For starters I'm not Suze, so I hope you don't mind my initially answering and I'm sure if Suze has a different outlook she will so post.

Ruth, there is absolutely no way to speculate as to how many tomatoes might have been X pollinated or indeed the number of seeds within those tomatoes that are X pollinated.

Let's say we have a tomato ovary that has 200 ovules in it. And lets say that 199 of those are fertilized by self pollenization leaving just one ovule to be potentially X pollinated.

That's at the low extreme.

But it could also happen that of those 200 ovules, 100 are fertilized by self pollenization and 100 are X pollinated.

I've saved seeds from some varieties where I never even knew they were X pollinated , b'c the level was so low, until many many folks had grown out some of those seeds.

Let's say I process 10 fruits for seed and each fruit has 200 ovules in it. So the theoretical potential is 10 X 200 or 2000 seeds.

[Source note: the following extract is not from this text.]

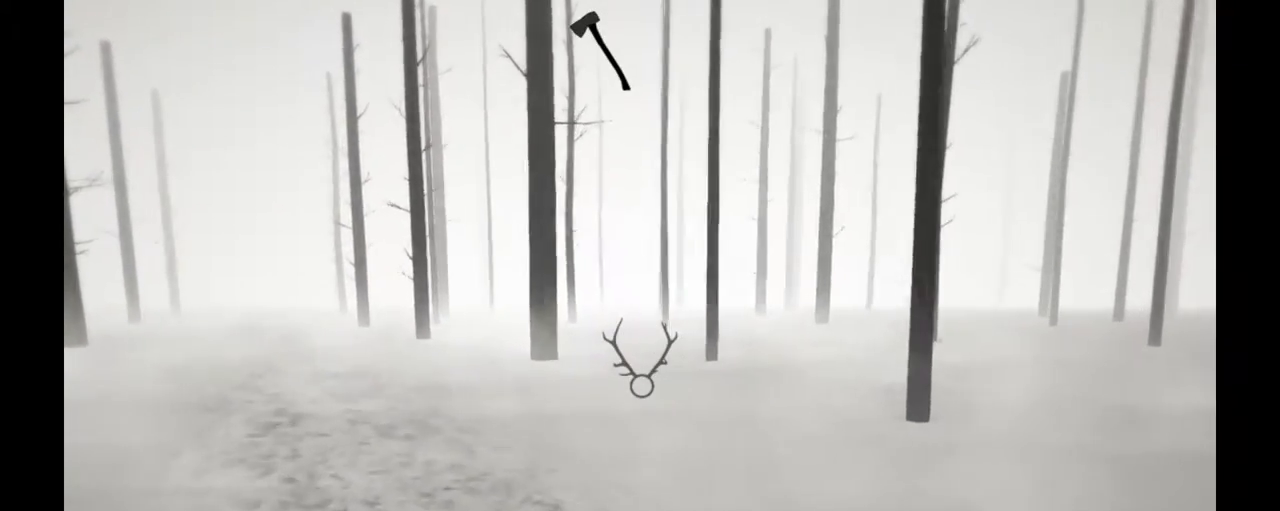
{"buttons": ["R2"], "left_stick": "up-left", "right_stick": "center", "events": []}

Now lets say that 1-2 ovules in ONE fruit were Cross pollinated, and that means that theoretically about 1998-99 of those 2000 seeds are pure and 1-2 aren't.

It would take a long time of sending out those seeds to others before anyone would pick up on those 2 X pollinated seeds.

Say you have a variety that has pollen that clumps easily following high humidity or rain, and so self pollenization doesn't go the way it should, and so many ovules remain unfertilized. And lets say that nearby there's a variety that doesn't have pollen that clumps easily and so insect pollinators transfer the pollen and you end up with almost ALL X pollinated seeds.

Let's say that variety X does not normally have an exherted stigma, but it's known that weather can cause stigma's to exhert. In that case, again, insect pollinators could X pollinate that exherted stigma and it's possible that almost ALL the seeds in that fruit would be X pollinated.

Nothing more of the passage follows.